LAST week the Tories went tonto over Gibraltar.

Michael Howard was on national television threatening the Spanish with war for even thinking about going anywhere near the Barbary macaques-riddled tax haven that will forever be a part of the Empire.

It took the Prime Minister over 24 hours to distance herself from her predecessor’s remarks. Even then there were plenty of other Tories lining up to volunteer their constituents for conscription in the great Brexit battle with the Spanish Armada.

While that raged on, many pundits pointed out that Gibraltar’s future had generated more passion, more attention, more focus and more commitment from the UK government in one week than the constitutional problems of Northern Ireland had received in the last year.

It was 19 years ago this week when Northern Ireland’s political parties signed the Good Friday Agreement.

And for the first time sine that day in 1998, there is a real chance of the UK Government taking back control of the government in Stormont.

Talks aimed at restoring the power-sharing government have stalled. Again.

James Brokenshire, the Tory Northern Ireland secretary, has pushed back the deadline to 18 April, in a bid to try and find consensus from two sides entrenched.

Brokenshire said this could be the last chance before snap elections or direct rule from Westminster: “All the parties have been actively engaged and some further progress has been made, including on the formation of an executive and on legacy.

“There is, however, still a lack of agreement between the parties on a small but significant number of issues.

“The restoration of devolved government remains achievable, but more time and a more focused engagement on the critical issues are required. The parties will have a final opportunity after Easter to reach agreement, building on the discussions which have taken place over the past six weeks.”

The stumbling blocks are an Irish language act that would give Irish parity with English.

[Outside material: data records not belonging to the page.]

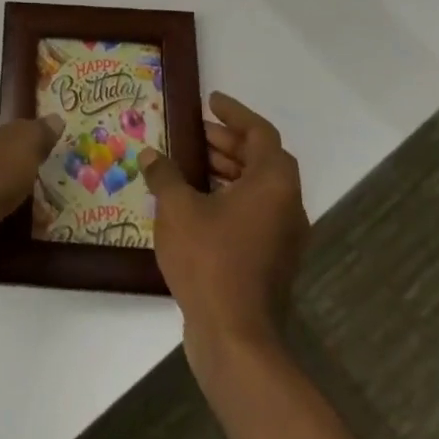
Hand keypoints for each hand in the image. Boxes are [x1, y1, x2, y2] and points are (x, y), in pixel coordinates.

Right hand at [140, 92, 310, 354]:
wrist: (235, 337)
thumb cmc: (209, 259)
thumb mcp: (177, 207)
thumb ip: (165, 174)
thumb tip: (151, 155)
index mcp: (273, 184)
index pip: (260, 133)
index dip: (235, 113)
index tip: (211, 101)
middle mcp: (287, 206)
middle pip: (261, 159)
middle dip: (227, 142)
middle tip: (193, 132)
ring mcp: (283, 237)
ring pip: (257, 188)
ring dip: (226, 170)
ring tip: (187, 163)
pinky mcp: (271, 261)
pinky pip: (253, 213)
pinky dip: (228, 197)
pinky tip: (194, 203)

This would mean, among other proposals, a person could have their court case heard entirely in Irish.

Then there’s legacy.

How does the the government deal with the legacy of the Northern Ireland Troubles?

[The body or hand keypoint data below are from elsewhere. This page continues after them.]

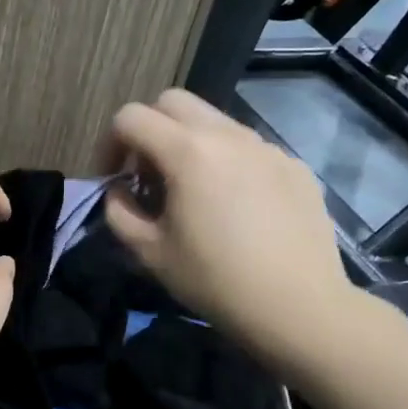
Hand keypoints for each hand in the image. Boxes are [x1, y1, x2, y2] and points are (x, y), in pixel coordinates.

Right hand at [100, 89, 356, 367]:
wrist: (299, 306)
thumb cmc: (215, 280)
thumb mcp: (150, 252)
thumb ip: (119, 212)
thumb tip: (119, 191)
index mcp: (187, 152)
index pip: (130, 117)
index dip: (108, 144)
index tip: (112, 180)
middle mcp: (227, 135)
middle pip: (173, 102)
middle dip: (148, 129)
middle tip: (147, 174)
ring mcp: (266, 147)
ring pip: (214, 122)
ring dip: (189, 143)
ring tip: (191, 191)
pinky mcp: (293, 166)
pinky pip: (248, 148)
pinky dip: (227, 162)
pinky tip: (235, 207)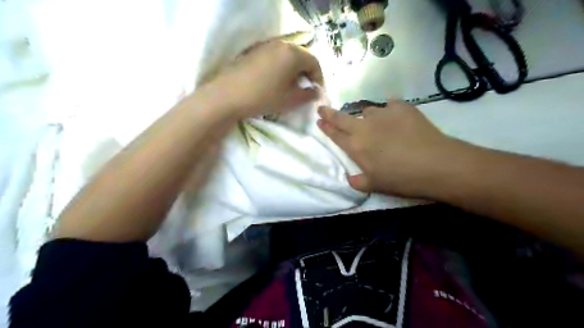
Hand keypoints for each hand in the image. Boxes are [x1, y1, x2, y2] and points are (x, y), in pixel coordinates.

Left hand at [205, 40, 323, 117]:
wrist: (228, 96)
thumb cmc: (264, 97)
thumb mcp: (291, 100)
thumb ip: (308, 95)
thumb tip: (315, 91)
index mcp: (293, 54)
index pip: (314, 62)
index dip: (319, 78)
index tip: (316, 92)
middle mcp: (280, 45)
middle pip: (301, 57)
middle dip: (306, 74)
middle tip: (305, 89)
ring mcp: (265, 46)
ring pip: (287, 57)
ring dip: (293, 71)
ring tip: (290, 87)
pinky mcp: (254, 52)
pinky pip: (275, 58)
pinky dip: (281, 68)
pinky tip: (275, 82)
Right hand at [318, 100, 462, 197]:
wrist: (435, 164)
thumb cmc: (401, 178)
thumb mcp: (376, 185)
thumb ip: (359, 182)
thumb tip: (350, 179)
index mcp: (356, 146)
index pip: (335, 134)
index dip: (325, 127)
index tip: (319, 119)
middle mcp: (364, 127)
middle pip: (342, 118)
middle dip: (330, 113)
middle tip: (322, 108)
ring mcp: (383, 114)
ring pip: (367, 111)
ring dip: (366, 118)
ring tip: (377, 126)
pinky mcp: (401, 107)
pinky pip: (389, 106)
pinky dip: (389, 112)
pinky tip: (396, 119)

And within that, how much historical information are the government, police and security services prepared to put into the public domain.

Sinn Féin wants an independent arbiter to make the final decision on what level of detail should be made available to the families of victims of the Troubles.

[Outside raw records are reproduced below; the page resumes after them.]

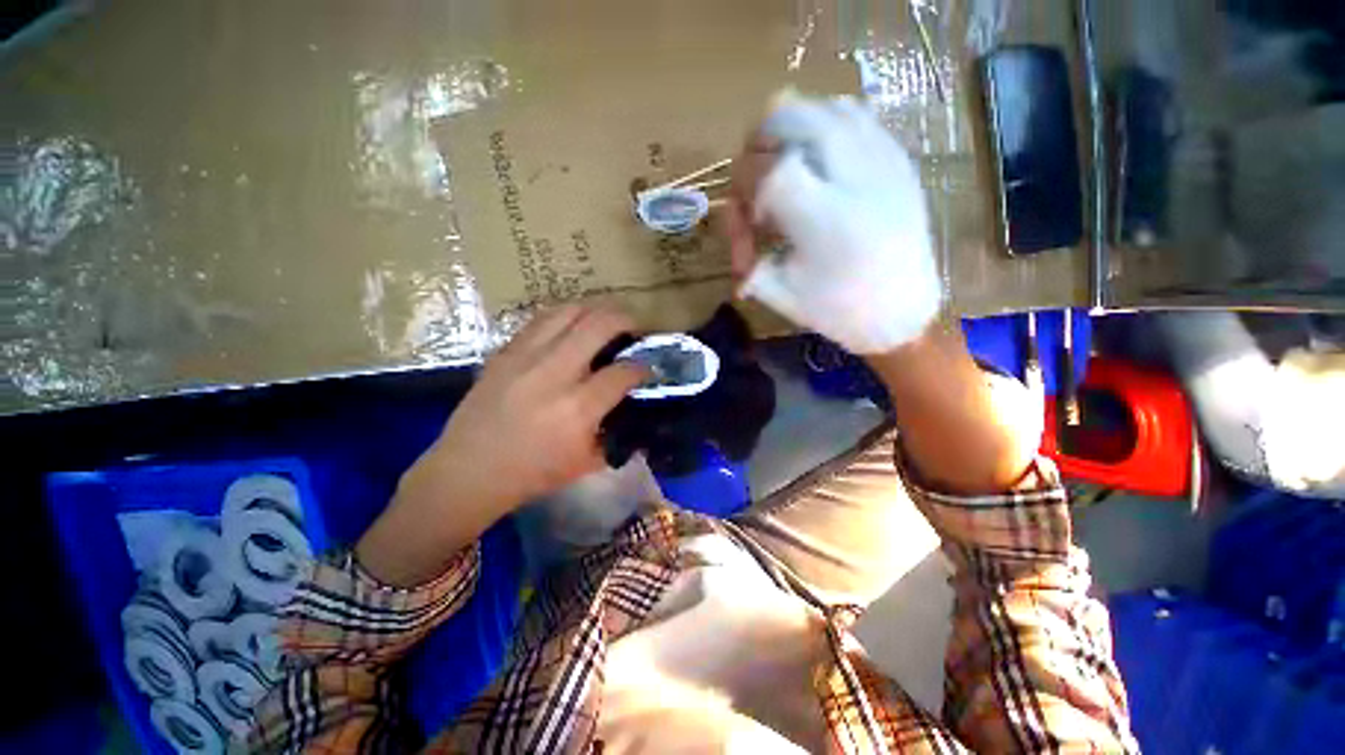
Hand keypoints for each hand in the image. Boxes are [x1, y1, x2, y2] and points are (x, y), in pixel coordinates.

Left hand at [357, 305, 647, 585]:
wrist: (469, 471)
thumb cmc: (532, 474)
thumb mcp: (587, 462)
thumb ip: (616, 432)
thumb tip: (634, 408)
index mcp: (578, 409)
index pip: (623, 372)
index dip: (642, 366)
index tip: (647, 367)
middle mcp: (554, 374)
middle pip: (599, 325)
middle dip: (625, 320)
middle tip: (634, 327)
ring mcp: (525, 357)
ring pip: (570, 312)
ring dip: (595, 310)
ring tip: (606, 318)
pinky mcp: (505, 352)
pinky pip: (541, 319)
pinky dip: (565, 316)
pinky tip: (572, 324)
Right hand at [722, 93, 942, 353]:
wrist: (903, 312)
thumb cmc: (836, 311)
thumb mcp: (777, 292)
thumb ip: (746, 250)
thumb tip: (732, 219)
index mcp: (824, 222)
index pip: (767, 168)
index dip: (743, 181)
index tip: (748, 211)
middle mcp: (856, 180)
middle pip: (793, 117)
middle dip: (760, 144)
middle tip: (757, 181)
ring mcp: (883, 161)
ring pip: (824, 107)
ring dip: (791, 131)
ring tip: (785, 170)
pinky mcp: (898, 158)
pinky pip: (854, 116)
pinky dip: (823, 127)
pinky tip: (818, 163)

The Democratic Unionist Party (DUP) disgaree.

Then there’s Brexit, same sex marriage, and Arlene Foster, the DUP’s leader.

The cause of the deadlock was the snap election at the start of March that saw the Unionist majority in Stormont come to an end, with the DUP’s lead over Sinn Féin was cut from 10 seats to one.

That election was caused by Foster’s tenure as First Minister and her role in the “cash for ash” scandal, where staggering bureaucratic incompetence saw an environmental scheme cost the government millions.

There’s little love lost between the two main parties.

Sinn Fein say if the talks fail there should be another snap election.

The DUP say Sinn Fein are asking for too much, in the hope the talks to fail.

Brokenshire has said if no agreement can be reached next week, he would have to implement legislation that would see London devolving powers directly to councils.

The Northern Ireland secretary said: “I have already indicated that I will introduce legislation to set this year’s regional rate to address the urgent need for rates bills to be issued by councils. In addition, I believe it is also right to introduce provisions that would enable an executive to be formed in early May should agreement be reached.”